§ **Consigne**: Poursuivez le récit de l'ascension de la face ouest du Huayna Potosi en reprenant juste après sa dernière phrase.

§ **Texte fourni**:

▶

Ne jamais dire jamais… du moins à une ascension

Je crois que jamais au grand jamais, l’idée de refaire la face ouest du Huayna Potosi, ne me serait venue à l’esprit. Je l’avais fait en 2011 et je ne comptais pas le refaire. C’était fait, point barre.
Mais Hugo a commencé à en parler. Cette face Ouest, jamais personne ne l’avait filmée. Milton en rajoutait…cela serait en effet sympa d’avoir de belles prises de vue de cette paroi mythique pour le documentaire qu’il voulait faire sur mon parcours d’andiniste.

Faire la Face ouest sans savoir dans quoi on se lance est une chose. En 2011, je m’étais lancée de manière insouciante. Certes, ce mur de 1000m de dénivelé me faisait peur à l’époque, mais, je ne réalisais pas vraiment. Cette fois-ci je savais exactement ce qui m’attendait et c’était une autre histoire de décider de se lancer sur cette terrible paroi. Je n’ai pas trop eu le choix. L’idée s’est imposée à moi. Voyant l’enthousiasme de tout le monde, je ne pouvais pas refuser. Hugo avait prévu qu’on y aille début juillet. Mais, finalement, mi juin, le grand froid était bien arrivé et les parois commençaient à se transformer en glace. Il ne fallait plus attendre. Il fallait y aller de suite, là dans quelques jours……j’ai alors été prise de panique. Je me voyais sur la paroi. C’est vertical, sans fin, j’avais souffert sur les dernières longueurs. Les conditions ont bien changé depuis 2011, les glaciers ont fondu, le gros sérac au milieu semble avoir diminué de moitié, les rochers sont plus apparents et les pentes se transforment en glace vive. Je me suis mise à regarder des photos de cette paroi. J’en avais des frissons. J’étais alors bien consciente de ce que j’allais faire. Je n’avais plus le même âge. Et si je calais en plein milieu de la paroi. Dix jours plus tôt, un ami s’était tué en faisant la « direct » du Pequeño Alpamayo. Il avait chuté de 180m à cause d’une erreur grossière. Il s’était lancé trop confiant et n’avait pas assez sécurisé son ascension. Pour moi, la mort de Didac m’avait choquée et surtout je réalisais une fois de plus que l’on pouvait vraiment se tuer en montagne. Je crois même que je ne l’avais jamais ressenti aussi fort et aussi réel que cette fois-ci.
Le départ était prévu pour le dimanche suivant. Je ne dormais plus les nuits. Je me remémorais les moments passés sur cette paroi, sa verticalité, sa dangerosité. Je ne trouvais alors plus le sommeil. J’essayais de me résonner en me rassurant sur le fait que je serai entourée de deux très bons guides et nous allions grimper avec le maximum de sécurité…mais rien n’y faisait. Trois jours avant le grand départ, une crise de diarrhée aigue me terrassa….sur la paroi, cela ne pouvait pas arriver. J’ai même cru que j’allais devoir annuler. Mais, non, tout était prêt, nous étions déterminés et moi shootée à l’Immodium.

◀

Lignes extraites d'un jeu de données:
▶

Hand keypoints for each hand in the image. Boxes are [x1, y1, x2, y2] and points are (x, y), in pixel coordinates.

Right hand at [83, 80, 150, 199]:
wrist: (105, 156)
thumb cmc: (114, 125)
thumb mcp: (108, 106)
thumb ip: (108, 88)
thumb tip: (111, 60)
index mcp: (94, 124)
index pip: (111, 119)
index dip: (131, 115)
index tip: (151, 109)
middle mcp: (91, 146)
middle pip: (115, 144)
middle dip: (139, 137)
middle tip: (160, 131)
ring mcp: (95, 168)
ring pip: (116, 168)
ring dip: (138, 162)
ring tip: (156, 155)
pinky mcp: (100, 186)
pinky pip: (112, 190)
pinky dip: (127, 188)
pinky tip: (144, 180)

◀
▶

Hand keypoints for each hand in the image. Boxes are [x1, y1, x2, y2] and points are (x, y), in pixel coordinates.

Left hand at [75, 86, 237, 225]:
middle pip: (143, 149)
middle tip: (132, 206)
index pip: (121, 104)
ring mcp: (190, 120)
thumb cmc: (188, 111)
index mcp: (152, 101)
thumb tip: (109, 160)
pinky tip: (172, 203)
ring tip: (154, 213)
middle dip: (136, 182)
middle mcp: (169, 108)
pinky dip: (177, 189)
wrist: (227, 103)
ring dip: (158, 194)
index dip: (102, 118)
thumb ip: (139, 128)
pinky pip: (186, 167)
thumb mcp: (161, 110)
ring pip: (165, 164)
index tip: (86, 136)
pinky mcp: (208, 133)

◀

§ **Zone de réponse**:
L’heure de ma deuxième ascension de la Face Ouest du Huayna Potosi sonna

Le dimanche, nous sommes partis, Hugo et Ignacio, mais aussi Milton, le cinéaste et Cecilio, un autre très bon guide qui allaient nous attendre sous le sommet, sur un replat qui domine la paroi. Nous allions avoir des vues splendides !
Je me sentais finalement plus détendue. On y était. La paroi était bien là. Je me résonnais, je l’avais déjà fait, et puis je suis très entraînée depuis un an. Je me sentais plus en forme maintenant qu’il y a quelques années. Cela devrait compenser ces quelques années de plus !! L’ambiance était détendue, on rigolait. Hugo et Ignacio scrutaient tout de même la paroi.

La nuit fut très courte. Je ne trouvais pas le sommeil…et je n’étais pas la seule. Chacun était plongé dans ses pensées et finalement, soulagé quand le réveil a sonné. Il valait mieux être en action qu’en attente dans l’angoisse.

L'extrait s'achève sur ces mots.